Dozens of tattoo industry workers in South Australia fear they will be out of a job if proposed laws to regulate the industry are passed, organisers of a protest have said.
About 100 people today gathered on the steps of Parliament House to fight against the Tattoo Industry Control Bill.
The law, currently before Parliament, would ban certain relatives of members of declared criminal organisations from working in the industry.
It will be illegal for them to own a tattoo business, be employed as a tattooist, or sell tattoo equipment.
Robert Cameron, also known as “Bear”, is a member of Gypsy Jokers, one of 10 clubs declared criminal organisations in the state under new anti-bikie laws.
He owns two tattoo studios in Adelaide’s northern suburbs.
“For me, my business will be closed down, I will never be able to tattoo again,” he said.

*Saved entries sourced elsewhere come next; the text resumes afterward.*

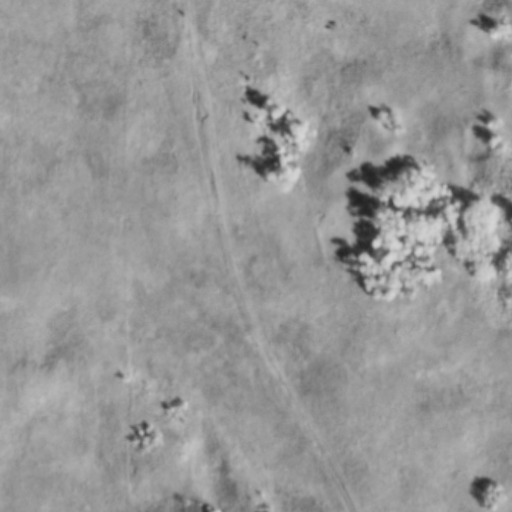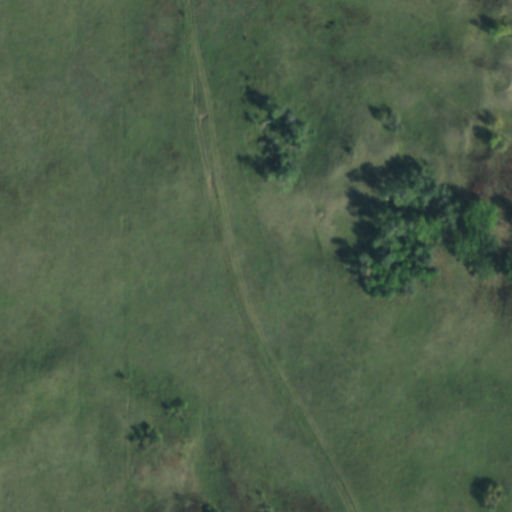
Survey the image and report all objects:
road: (230, 266)
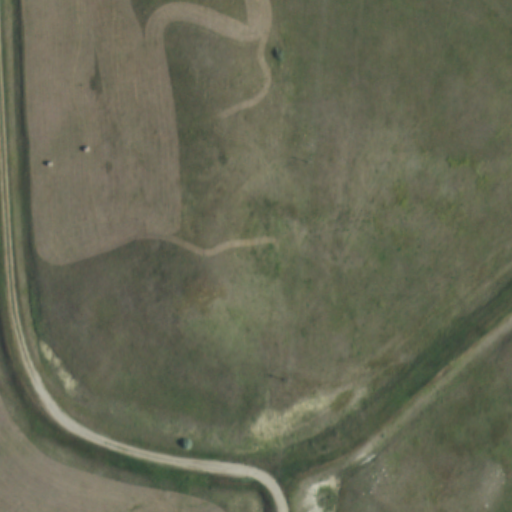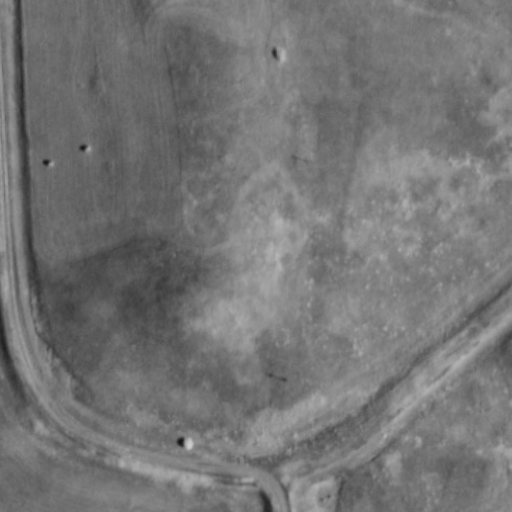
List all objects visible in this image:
road: (65, 420)
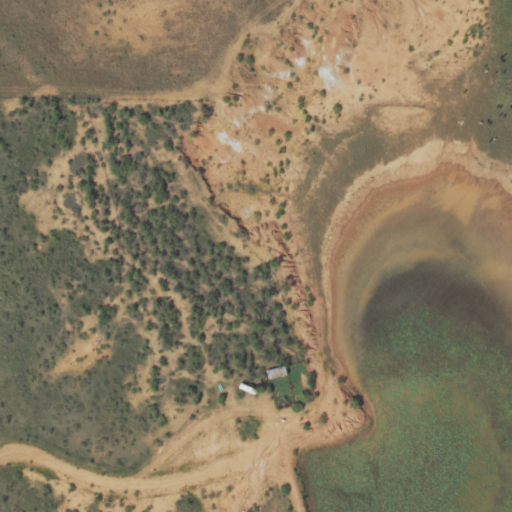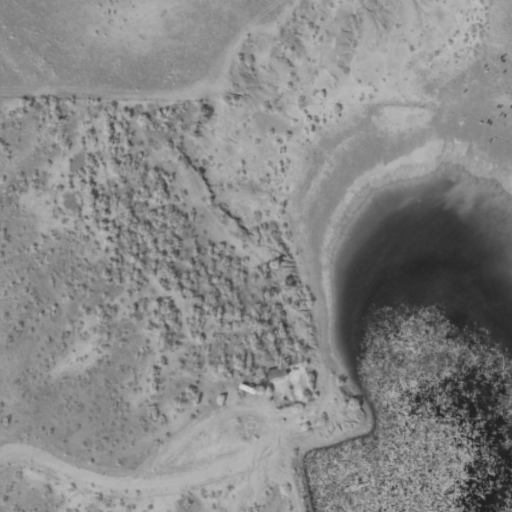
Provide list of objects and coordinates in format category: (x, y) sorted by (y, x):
building: (278, 375)
road: (126, 494)
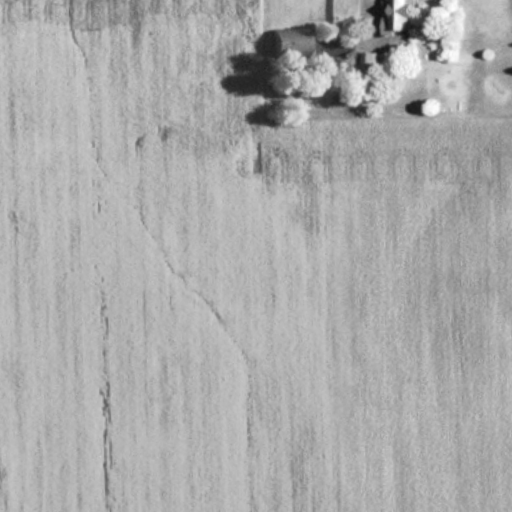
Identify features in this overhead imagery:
building: (397, 16)
building: (288, 41)
building: (372, 66)
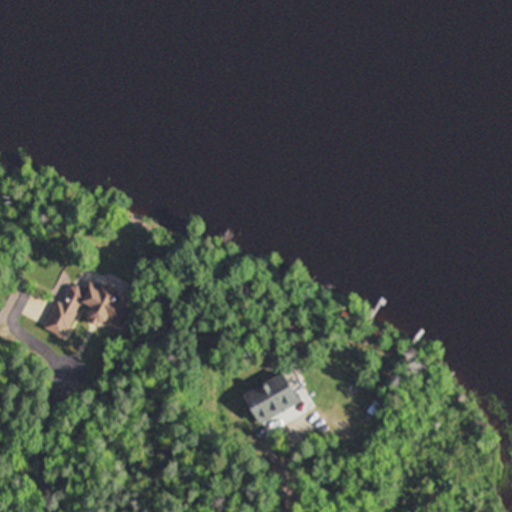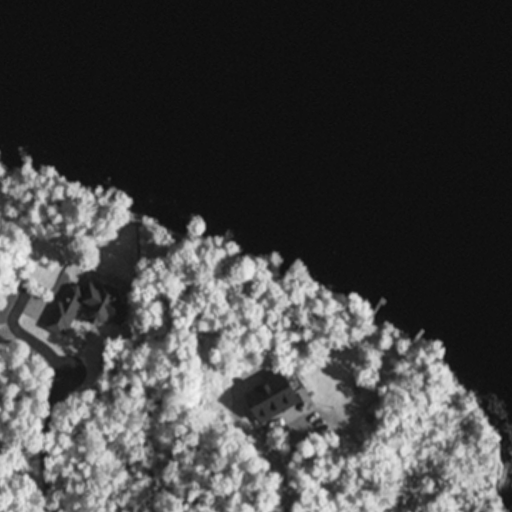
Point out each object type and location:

“I’ve been doing this for 28 years, I’ve been paying my taxes, I’ve owned my own business for 15 years.
“I think it’s just unjust that I can be declared a criminal when I’ve done nothing wrong and if I was a criminal they would have evidence and they’d put me in jail, wouldn’t they?”
‘We won’t stop fighting’: Gypsy Joker
Mr Cameron said there were at least 10 tattoo studios in Adelaide that were owned by people involved in clubs now deemed criminal organisations.
“There’s a hell of a lot of bikers in amongst the crowd,” he said.
“We won’t stop [fighting] and if they take my businesses off me, who knows where it will end up?”
Tattoo artist Dylan Glacken is not involved in any club, but the studio he works for is.
There is a very good reason why we are not trying to regulate pet shops.SA Attorney-General John Rau
He said he would be out of a job if the laws were passed.
“I don’t have any involvement in any other groups, I’m not involved in anything,” he said.
“I’ve got a couple of kids at home, this is the way I provide for my kids and my family and I think it’s unfair that they tell me I’m not allowed to do that.”
SA Attorney-General John Rau defended the proposed new law.
He said people in the industry involved in criminal activity would be happy with the changes before Parliament.
“I am satisfied with what I’ve been picking up interstate from my colleagues and from the police that there is
disproportionate association between this particular retail outlet and organised criminal groups,” he said.
“There is a very good reason why we are not trying to regulate pet shops.”